━━ Records for this exercise

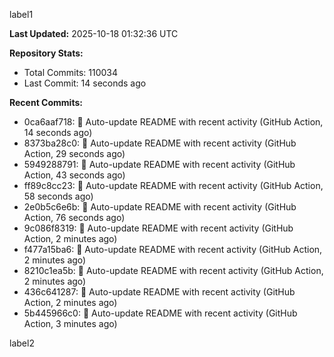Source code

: 
label1 
<!-- ACTIVITY_START -->
**Last Updated:** 2025-10-18 01:32:36 UTC

**Repository Stats:**
- Total Commits: 110034
- Last Commit: 14 seconds ago

**Recent Commits:**
- 0ca6aaf718: 🤖 Auto-update README with recent activity (GitHub Action, 14 seconds ago)
- 8373ba28c0: 🤖 Auto-update README with recent activity (GitHub Action, 29 seconds ago)
- 5949288791: 🤖 Auto-update README with recent activity (GitHub Action, 43 seconds ago)
- ff89c8cc23: 🤖 Auto-update README with recent activity (GitHub Action, 58 seconds ago)
- 2e0b5c6e6b: 🤖 Auto-update README with recent activity (GitHub Action, 76 seconds ago)
- 9c086f8319: 🤖 Auto-update README with recent activity (GitHub Action, 2 minutes ago)
- f477a15ba6: 🤖 Auto-update README with recent activity (GitHub Action, 2 minutes ago)
- 8210c1ea5b: 🤖 Auto-update README with recent activity (GitHub Action, 2 minutes ago)
- 436c641287: 🤖 Auto-update README with recent activity (GitHub Action, 2 minutes ago)
- 5b445966c0: 🤖 Auto-update README with recent activity (GitHub Action, 3 minutes ago)
<!-- ACTIVITY_END -->

label2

━━━━

## Problem to work on
Return each line of the data, keeping its wording exact and omitting pictures.

## Result
Source code

: 
label1 
<!-- ACTIVITY_START -->
**Last Updated:** 2025-10-18 01:32:36 UTC

**Repository Stats:**
- Total Commits: 110034
- Last Commit: 14 seconds ago

**Recent Commits:**
- 0ca6aaf718: 🤖 Auto-update README with recent activity (GitHub Action, 14 seconds ago)
- 8373ba28c0: 🤖 Auto-update README with recent activity (GitHub Action, 29 seconds ago)
- 5949288791: 🤖 Auto-update README with recent activity (GitHub Action, 43 seconds ago)
- ff89c8cc23: 🤖 Auto-update README with recent activity (GitHub Action, 58 seconds ago)
- 2e0b5c6e6b: 🤖 Auto-update README with recent activity (GitHub Action, 76 seconds ago)
- 9c086f8319: 🤖 Auto-update README with recent activity (GitHub Action, 2 minutes ago)
- f477a15ba6: 🤖 Auto-update README with recent activity (GitHub Action, 2 minutes ago)
- 8210c1ea5b: 🤖 Auto-update README with recent activity (GitHub Action, 2 minutes ago)
- 436c641287: 🤖 Auto-update README with recent activity (GitHub Action, 2 minutes ago)
- 5b445966c0: 🤖 Auto-update README with recent activity (GitHub Action, 3 minutes ago)
<!-- ACTIVITY_END -->

label2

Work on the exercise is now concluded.